• _Aim of the task_
Tally the lines in the records below that contain the string "social", with uppercase and lowercase counted as different. Give only the resulting number.

------------------------------

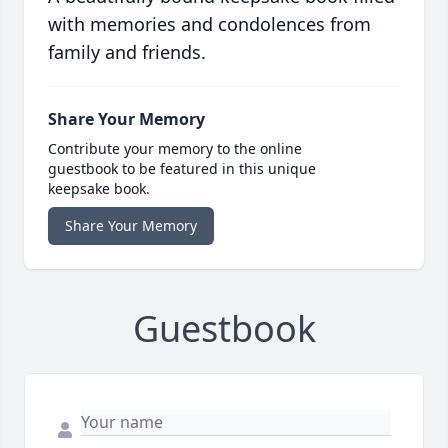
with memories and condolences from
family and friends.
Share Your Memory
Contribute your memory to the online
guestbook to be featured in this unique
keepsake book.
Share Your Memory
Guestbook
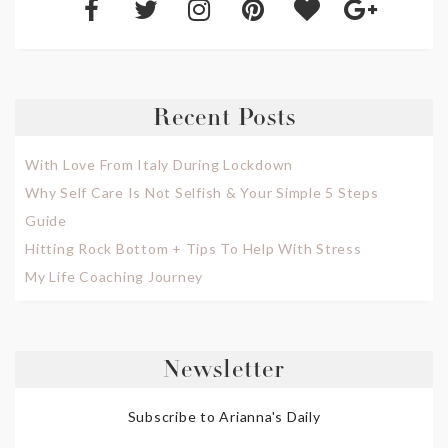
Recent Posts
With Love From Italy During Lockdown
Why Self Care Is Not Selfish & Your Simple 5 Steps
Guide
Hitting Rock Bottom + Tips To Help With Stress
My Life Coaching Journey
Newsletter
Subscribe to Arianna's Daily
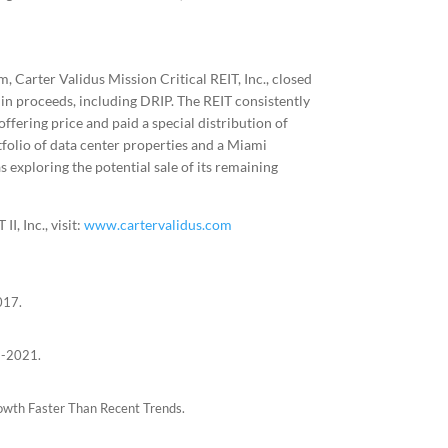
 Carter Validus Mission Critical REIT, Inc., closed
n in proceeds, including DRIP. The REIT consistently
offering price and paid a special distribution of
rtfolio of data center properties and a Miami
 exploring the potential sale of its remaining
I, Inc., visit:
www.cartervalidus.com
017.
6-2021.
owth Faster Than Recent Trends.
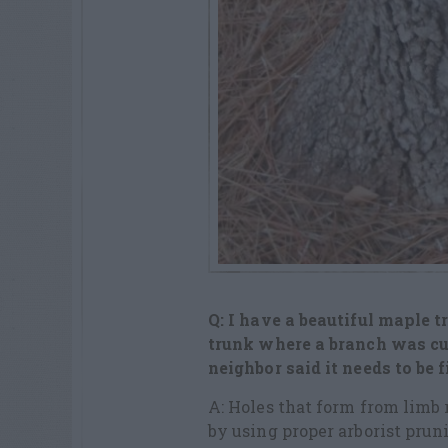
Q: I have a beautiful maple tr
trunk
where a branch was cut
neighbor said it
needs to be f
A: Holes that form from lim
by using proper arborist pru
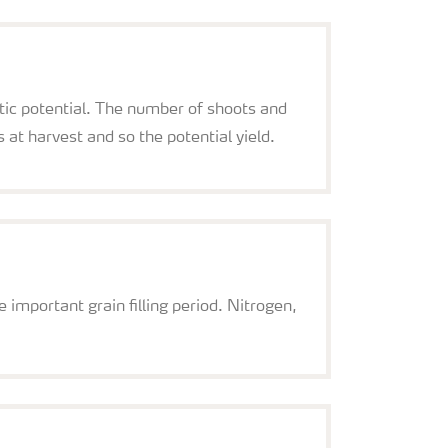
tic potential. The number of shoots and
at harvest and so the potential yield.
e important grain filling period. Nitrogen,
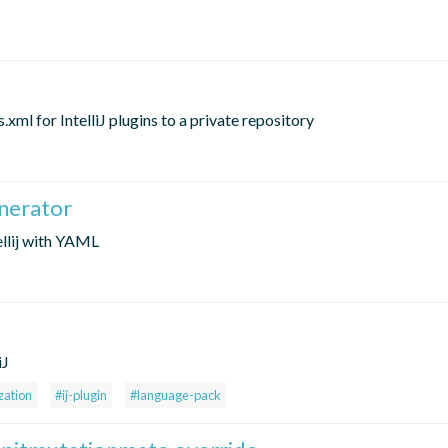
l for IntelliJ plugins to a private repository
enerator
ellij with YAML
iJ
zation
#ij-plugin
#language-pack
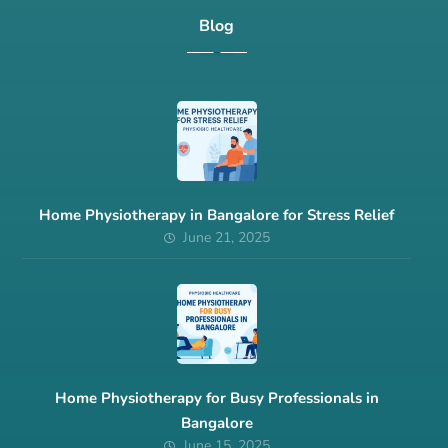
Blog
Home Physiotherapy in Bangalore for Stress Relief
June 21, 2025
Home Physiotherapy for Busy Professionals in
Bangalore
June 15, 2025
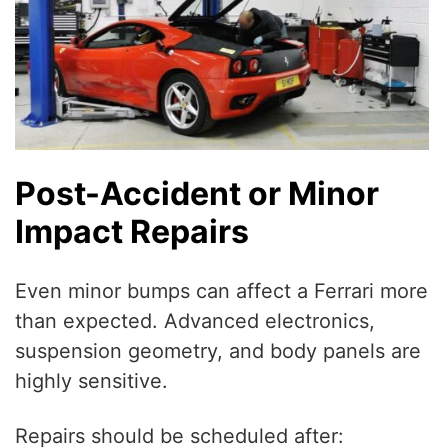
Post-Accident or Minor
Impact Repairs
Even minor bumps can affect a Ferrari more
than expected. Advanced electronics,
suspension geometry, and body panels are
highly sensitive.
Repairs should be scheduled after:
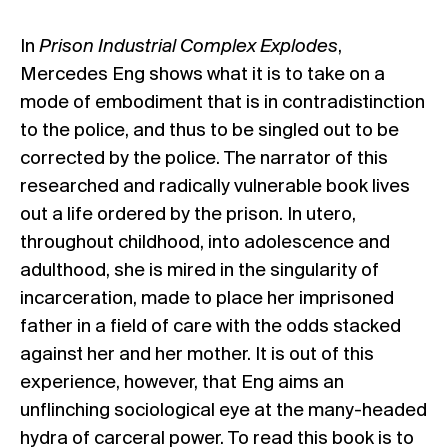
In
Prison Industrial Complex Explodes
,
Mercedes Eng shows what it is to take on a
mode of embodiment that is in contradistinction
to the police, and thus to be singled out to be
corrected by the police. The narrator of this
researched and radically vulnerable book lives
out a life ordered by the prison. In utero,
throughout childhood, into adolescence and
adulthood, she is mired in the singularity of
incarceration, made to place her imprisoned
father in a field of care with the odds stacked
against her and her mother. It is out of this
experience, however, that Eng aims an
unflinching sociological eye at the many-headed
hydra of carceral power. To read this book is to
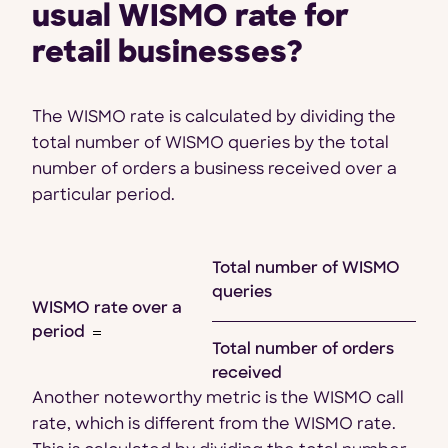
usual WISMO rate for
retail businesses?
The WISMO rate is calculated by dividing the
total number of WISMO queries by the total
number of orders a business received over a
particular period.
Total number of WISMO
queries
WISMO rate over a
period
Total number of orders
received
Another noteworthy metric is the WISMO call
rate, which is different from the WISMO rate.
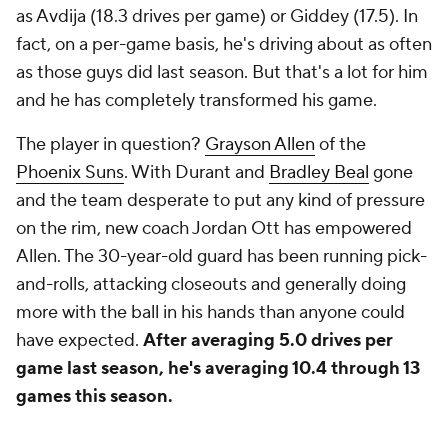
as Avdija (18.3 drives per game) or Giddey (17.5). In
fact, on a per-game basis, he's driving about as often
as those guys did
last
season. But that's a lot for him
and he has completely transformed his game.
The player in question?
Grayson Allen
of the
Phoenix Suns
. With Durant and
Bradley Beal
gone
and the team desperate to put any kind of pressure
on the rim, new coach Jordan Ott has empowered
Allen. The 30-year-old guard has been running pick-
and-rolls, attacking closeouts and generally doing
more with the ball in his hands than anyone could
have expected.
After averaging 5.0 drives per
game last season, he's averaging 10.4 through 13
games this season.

------------------------------

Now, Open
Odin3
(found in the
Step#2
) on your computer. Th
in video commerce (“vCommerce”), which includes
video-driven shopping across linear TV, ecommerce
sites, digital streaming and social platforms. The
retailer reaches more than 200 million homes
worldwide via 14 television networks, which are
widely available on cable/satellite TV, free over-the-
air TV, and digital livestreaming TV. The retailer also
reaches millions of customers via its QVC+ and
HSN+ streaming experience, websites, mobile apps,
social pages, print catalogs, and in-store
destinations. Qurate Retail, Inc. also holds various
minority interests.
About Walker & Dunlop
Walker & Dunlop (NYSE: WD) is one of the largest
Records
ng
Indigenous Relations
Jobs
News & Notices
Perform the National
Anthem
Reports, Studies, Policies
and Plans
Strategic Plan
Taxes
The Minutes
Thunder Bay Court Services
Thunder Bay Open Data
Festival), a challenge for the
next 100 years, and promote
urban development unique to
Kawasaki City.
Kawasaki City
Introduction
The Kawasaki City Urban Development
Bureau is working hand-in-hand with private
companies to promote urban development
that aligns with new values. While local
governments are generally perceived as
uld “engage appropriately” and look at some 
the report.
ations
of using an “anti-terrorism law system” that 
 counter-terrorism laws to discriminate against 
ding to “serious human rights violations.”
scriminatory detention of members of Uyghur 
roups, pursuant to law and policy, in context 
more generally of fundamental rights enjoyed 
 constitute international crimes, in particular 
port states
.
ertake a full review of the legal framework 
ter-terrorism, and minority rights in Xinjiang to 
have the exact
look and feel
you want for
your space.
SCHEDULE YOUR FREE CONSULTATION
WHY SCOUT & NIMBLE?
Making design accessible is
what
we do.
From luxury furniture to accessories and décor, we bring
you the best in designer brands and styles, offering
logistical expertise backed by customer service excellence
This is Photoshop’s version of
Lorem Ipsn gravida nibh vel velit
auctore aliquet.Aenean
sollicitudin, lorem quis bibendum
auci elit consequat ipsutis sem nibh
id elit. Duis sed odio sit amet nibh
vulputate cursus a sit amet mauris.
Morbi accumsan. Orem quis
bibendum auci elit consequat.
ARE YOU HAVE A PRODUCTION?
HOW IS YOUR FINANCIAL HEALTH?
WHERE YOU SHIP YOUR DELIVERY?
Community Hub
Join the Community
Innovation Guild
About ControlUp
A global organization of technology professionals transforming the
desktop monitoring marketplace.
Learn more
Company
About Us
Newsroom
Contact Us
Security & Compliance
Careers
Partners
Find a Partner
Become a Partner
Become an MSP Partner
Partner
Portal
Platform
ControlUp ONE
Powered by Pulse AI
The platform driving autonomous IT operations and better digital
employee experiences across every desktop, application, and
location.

------------------------------

• _Solution_
2